Soutien financier (art. 6, 5°).

En cas de suspension du contrat de concession, le versement des sommes dues par le concessionnaire à l’autorité concédante – redevances, loyers, etc. – est suspendu.

En outre, lorsque la situation du concessionnaire le justifie, une avance sur le versement des sommes qui lui sont dues par le concédant – prix (article L. 1121-1 du Code de la commande publique), subventions, etc. – peut lui être versée, à hauteur de ses besoins.

Indemnité (art. 6, 6°).

Lorsque la concession n’est pas suspendue, mais que ses modalités d’exécution sont significativement modifiées par l’autorité concédante – afin, notamment, d’assurer la continuité du service public concerné –, le concessionnaire a droit au versement d’une indemnité destinée à compenser le surcoût qui résulte de l’exécution, même partielle, du service ou des travaux.

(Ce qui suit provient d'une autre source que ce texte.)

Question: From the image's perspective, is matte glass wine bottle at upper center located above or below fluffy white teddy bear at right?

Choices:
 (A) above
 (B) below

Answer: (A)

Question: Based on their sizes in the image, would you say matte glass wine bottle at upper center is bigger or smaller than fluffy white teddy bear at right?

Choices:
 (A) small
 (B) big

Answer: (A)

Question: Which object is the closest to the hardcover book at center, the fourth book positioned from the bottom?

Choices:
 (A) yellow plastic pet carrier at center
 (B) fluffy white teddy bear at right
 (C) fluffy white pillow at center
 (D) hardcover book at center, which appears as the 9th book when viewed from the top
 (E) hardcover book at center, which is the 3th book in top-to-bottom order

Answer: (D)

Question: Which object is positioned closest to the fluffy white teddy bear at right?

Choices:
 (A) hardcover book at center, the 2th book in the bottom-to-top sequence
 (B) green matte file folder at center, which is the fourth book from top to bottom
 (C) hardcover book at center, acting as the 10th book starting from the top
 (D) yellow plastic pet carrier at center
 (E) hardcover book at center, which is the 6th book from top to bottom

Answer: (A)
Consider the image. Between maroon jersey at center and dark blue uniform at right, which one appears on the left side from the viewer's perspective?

Pour ce faire, le concessionnaire doit établir que la poursuite de l’exécution impose la mise en œuvre de moyens supplémentaires qui, non prévus au contrat initial, représentent une charge manifestement excessive au regard de sa situation financière.

Il s’agit là d’une adaptation de la théorie de l’imprévision consacrée par l’article L. 6, 3° du Code de la commande publique, qui prévoit que, « lorsque survient un évènement extérieur aux parties, imprévisible et bouleversant temporairement l’équilibre du contrat, le cocontractant, qui en poursuit l’exécution, a droit à une indemnité ». Dans le cadre de l’ordonnance du 25 mars 2020, il n’est toutefois pas nécessaire de démontrer un bouleversement de l’économie du contrat ; il suffit que la poursuite de l’exécution du contrat représente, pour le concessionnaire, une charge manifestement excessive au regard de sa situation financière.

En pratique toutefois, cette condition pourrait soulever des difficultés d’interprétation, et donner lieu à des contestations. En effet, s’il appartiendra au concessionnaire de démontrer le caractère manifestement excessif du surcout que représenterait la mise en œuvre de moyens supplémentaires, le versement de l’indemnité compensatrice dépendra, pour une large part, de l’interprétation retenue par l’autorité concédante…

Enfin, aucune indemnité n’est prévue lorsque le concessionnaire doit simplement adapter le contrat, sans que cela ne représente véritablement, pour lui, une charge manifestement excessive. Pour autant, rien ne permet d’affirmer que toute indemnisation serait, dans cette hypothèse, exclue : cela dépendra, là encore, de l’interprétation retenue par l’autorité concédante, mais également des stipulations du contrat.